■ **Document segment**

☆ ☆ ☆

Reputation: 4243
I have a dataframe that looks like this:
COLA COLB COLC COLD COLE
Name1 yes A AB uno
Name2 yes B AC dos
Name3 no C AB tres
Name4 no D AC cuatro
How do I create a proportion dataframe that shows the percentages of each selected column value along with the frequency:
ATTRIBUTE Percentages Frequency
*COLB* *Percentage* *Amount*
yes 50% 2
no 50% 2
*COLC* *Percentage *Amount*
A 25% 1
B 25% 1
C 25% 1
D 25% 1
*COLD* *Percentage* *Amount*
AB 50% 2
AC 50% 2
It doesn't need to look exactly like this but I need it to all be in one dataframe and include only the selected columns mentioned.
Any help would be great, thanks!
Upvotes: 2
Views: 630
Reputation: 21507
You can do the following:
dat <- data.frame(COLA=paste0("name",1:4),
"COLB"=c("yes", "yes", "no", "no"))

☆ ☆ ☆

■ **Dataset content**
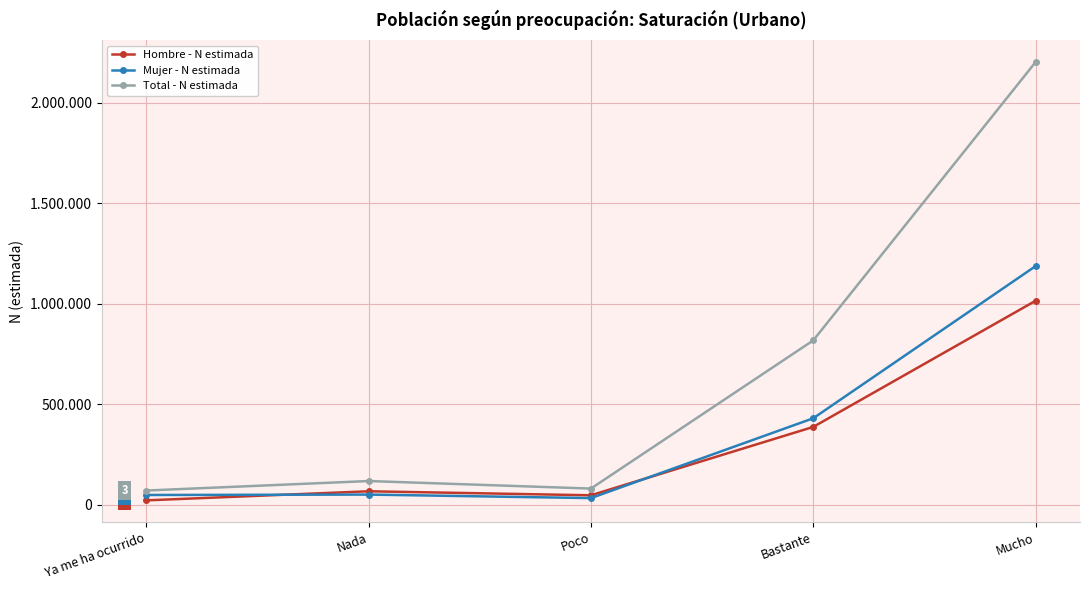

What are all the series names shown in the legend?

Hombre - N estimada, Mujer - N estimada, Total - N estimada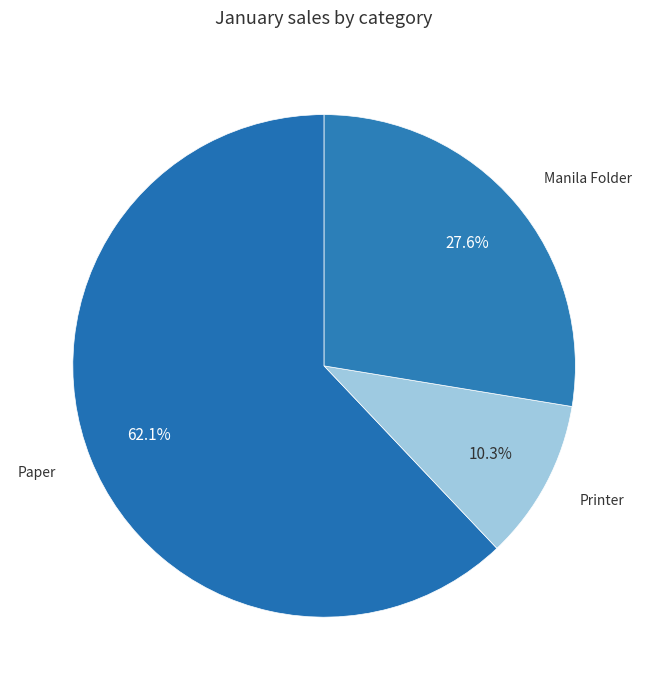

Is the sum of Manila Folder and Printer greater than half?

No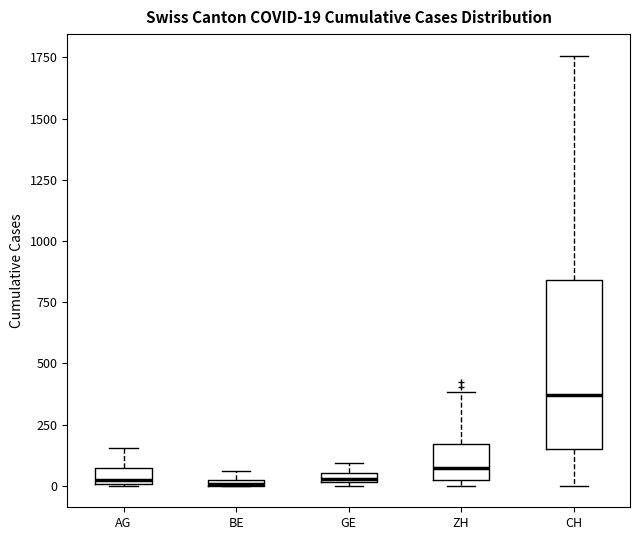

Comparing the boxes themselves (not the whiskers), which one is the tallest?

CH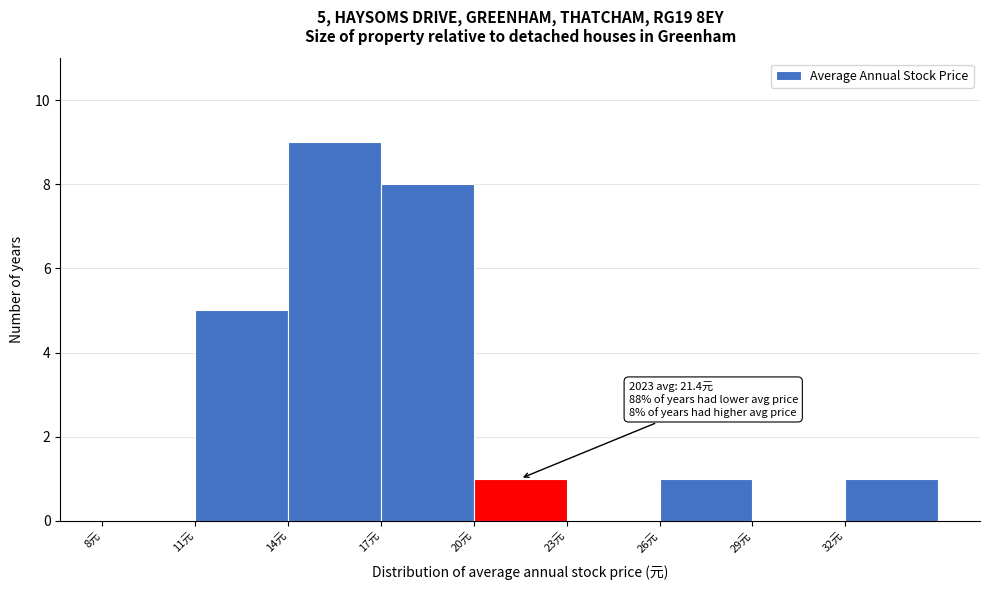

Over which range of the x-axis is the bar tallest?

14 to 17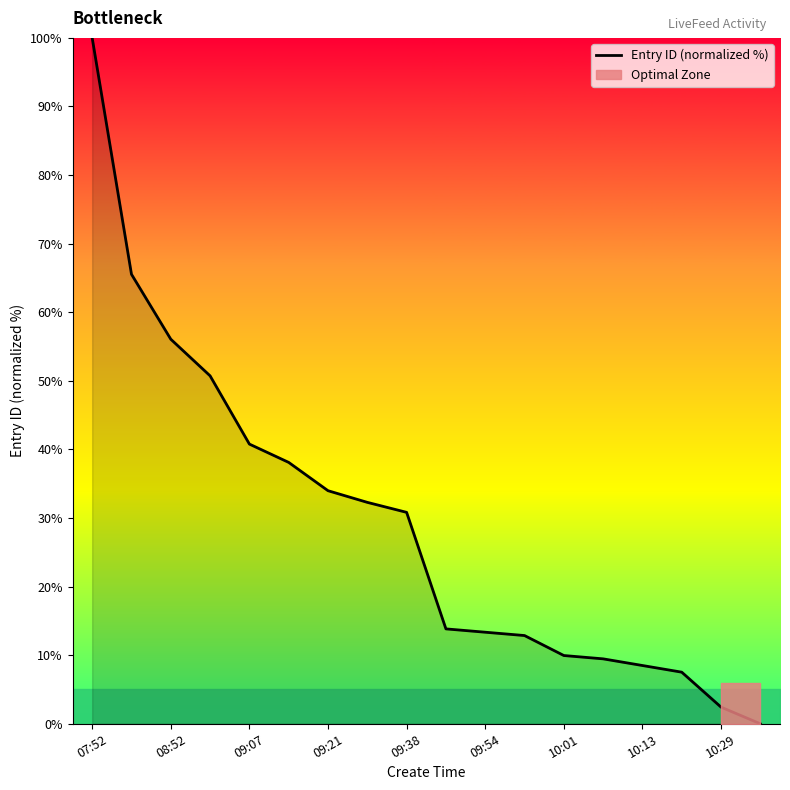

The value of Entry ID (normalized %) at 10:13 is 4.2. True or false?

False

☆ ☆ ☆

■ **About this task**
Pick up the dataframe thread where it stops and carry it on. The listing has nothing to do with the dataframe thread.

■ **Exercise answer**
require(purrr)
col_to_stat <- function(col){
tmp <- table(col)
data.frame(ATTRIBUTE = names(tmp), Percentages = c(tmp/length(col)), Frequency = c(tmp),
stringsAsFactors = FALSE)
}
map_df(dat, col_to_stat, .id="col")
Which gives you:
col ATTRIBUTE Percentages Frequency
1 COLA name1 0.25 1
2 COLA name2 0.25 1
3 COLA name3 0.25 1
4 COLA name4 0.25 1
5 COLB no 0.50 2
6 COLB yes 0.50 2
If you want to print percentages instead of decimals have a look at: How to format a number as percentage in R?
P.S.: If you use tibble
instead of data.frame
you can use the following which is shorter:
tibble(ATTRIBUTE = names(tmp), Percentages = tmp/length(col), Frequency = tmp)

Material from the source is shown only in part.